> Description of the task
Your answer needs to include each line of the records in which the string "millimetres" can be found.

[Scene geometry reasoning data]
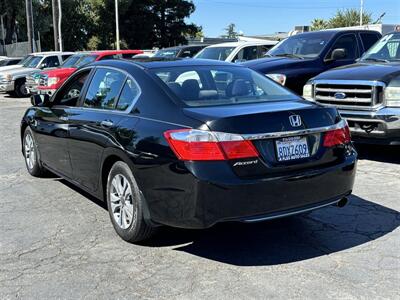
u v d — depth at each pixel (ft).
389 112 23.09
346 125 15.37
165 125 13.70
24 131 23.71
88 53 59.31
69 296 12.04
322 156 14.20
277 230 16.24
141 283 12.68
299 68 32.27
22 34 156.35
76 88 19.33
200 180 12.59
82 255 14.44
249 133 12.94
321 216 17.46
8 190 21.34
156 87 14.96
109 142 15.33
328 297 11.78
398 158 25.95
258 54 42.93
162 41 191.62
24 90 70.74
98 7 165.37
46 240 15.61
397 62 27.04
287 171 13.43
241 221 12.91
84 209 18.62
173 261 13.99
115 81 16.83
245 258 14.15
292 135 13.58
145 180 13.87
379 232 15.90
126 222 15.17
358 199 19.22
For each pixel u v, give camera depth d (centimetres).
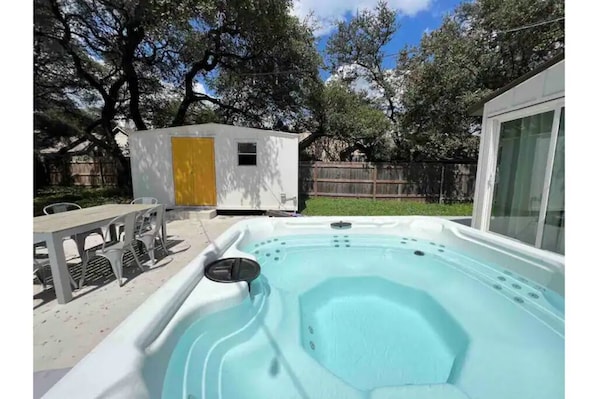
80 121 1036
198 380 167
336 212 797
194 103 1220
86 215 339
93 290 300
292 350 205
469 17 844
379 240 436
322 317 281
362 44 1202
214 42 902
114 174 1204
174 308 179
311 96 1077
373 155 1219
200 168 750
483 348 213
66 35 715
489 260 329
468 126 952
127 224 325
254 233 414
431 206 900
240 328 216
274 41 920
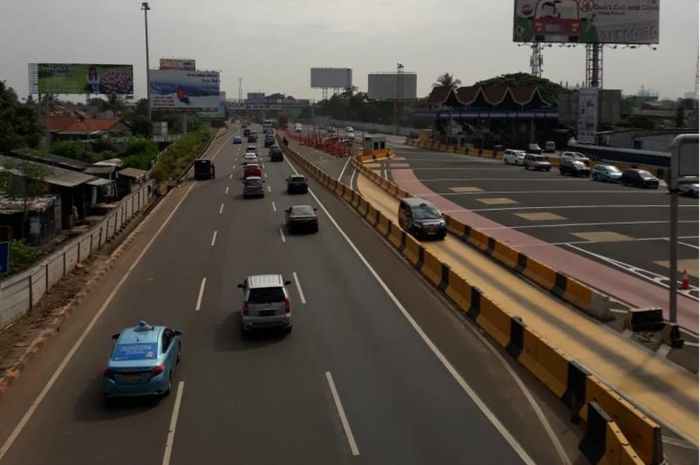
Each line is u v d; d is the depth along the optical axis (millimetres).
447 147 106750
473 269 30531
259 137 147125
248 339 21750
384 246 36000
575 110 93188
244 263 32281
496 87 105562
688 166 19469
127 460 14203
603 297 22625
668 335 20172
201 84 120188
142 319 24094
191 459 14156
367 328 22641
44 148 79875
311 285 28172
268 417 16047
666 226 40688
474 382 17984
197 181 68875
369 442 14734
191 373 18938
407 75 170875
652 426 13023
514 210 47656
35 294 25562
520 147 104750
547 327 22172
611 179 63094
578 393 15891
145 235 40094
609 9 84438
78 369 19562
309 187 62531
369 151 90500
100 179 50312
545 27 84000
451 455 14141
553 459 13977
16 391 18047
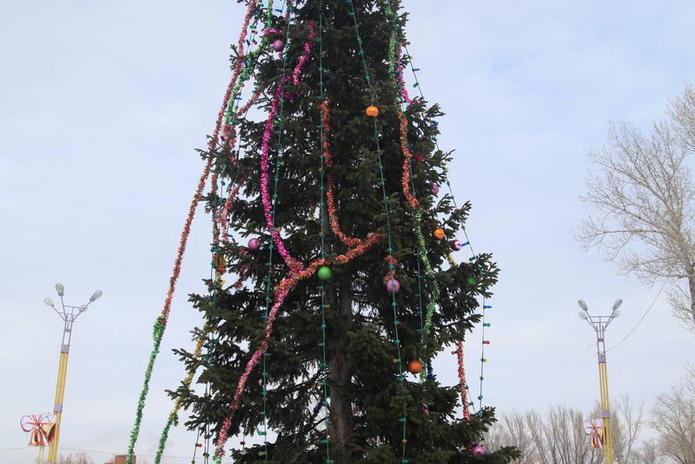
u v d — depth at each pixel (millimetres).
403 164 9648
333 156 9891
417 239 9312
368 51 10625
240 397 8094
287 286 8617
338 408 9047
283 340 8703
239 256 9008
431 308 9039
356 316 9766
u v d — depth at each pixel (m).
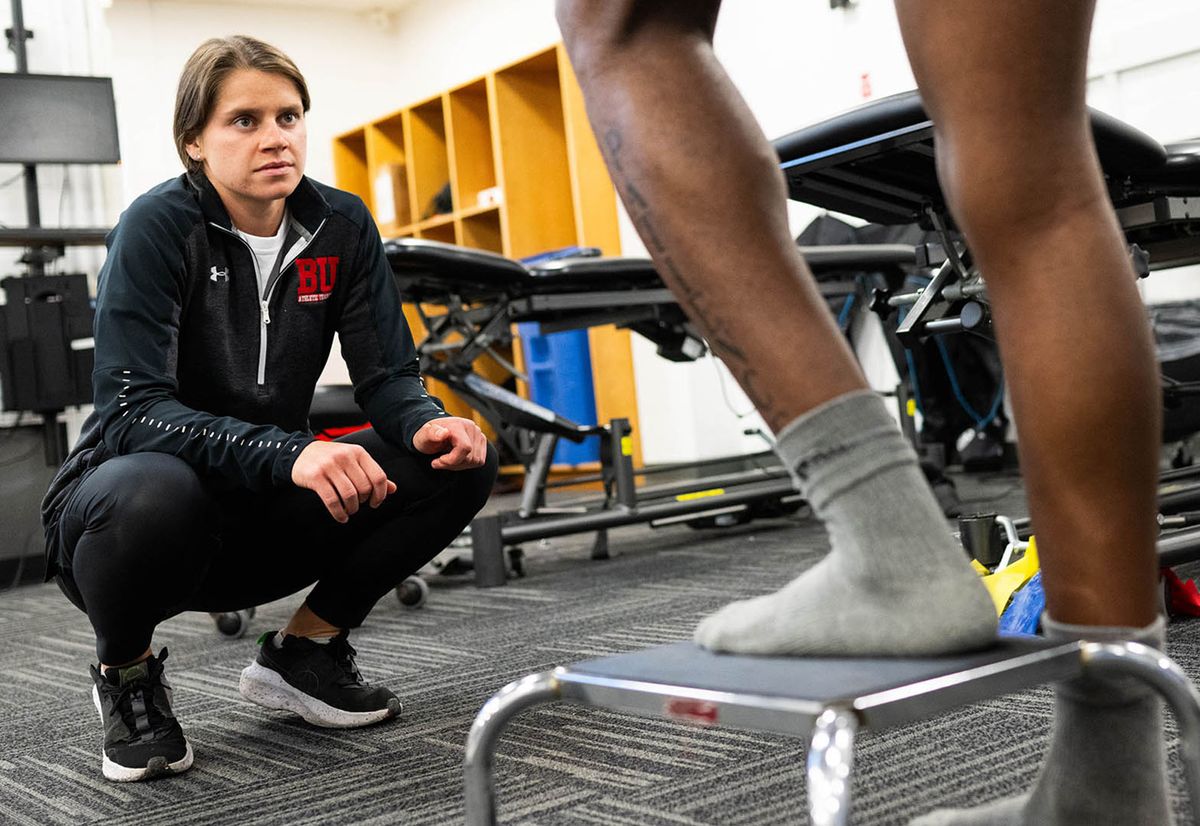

> Answer to this task
Each line is u v d; d is the depth along the optical axis (millimetres).
u v d — depth at each pixel (millimetres).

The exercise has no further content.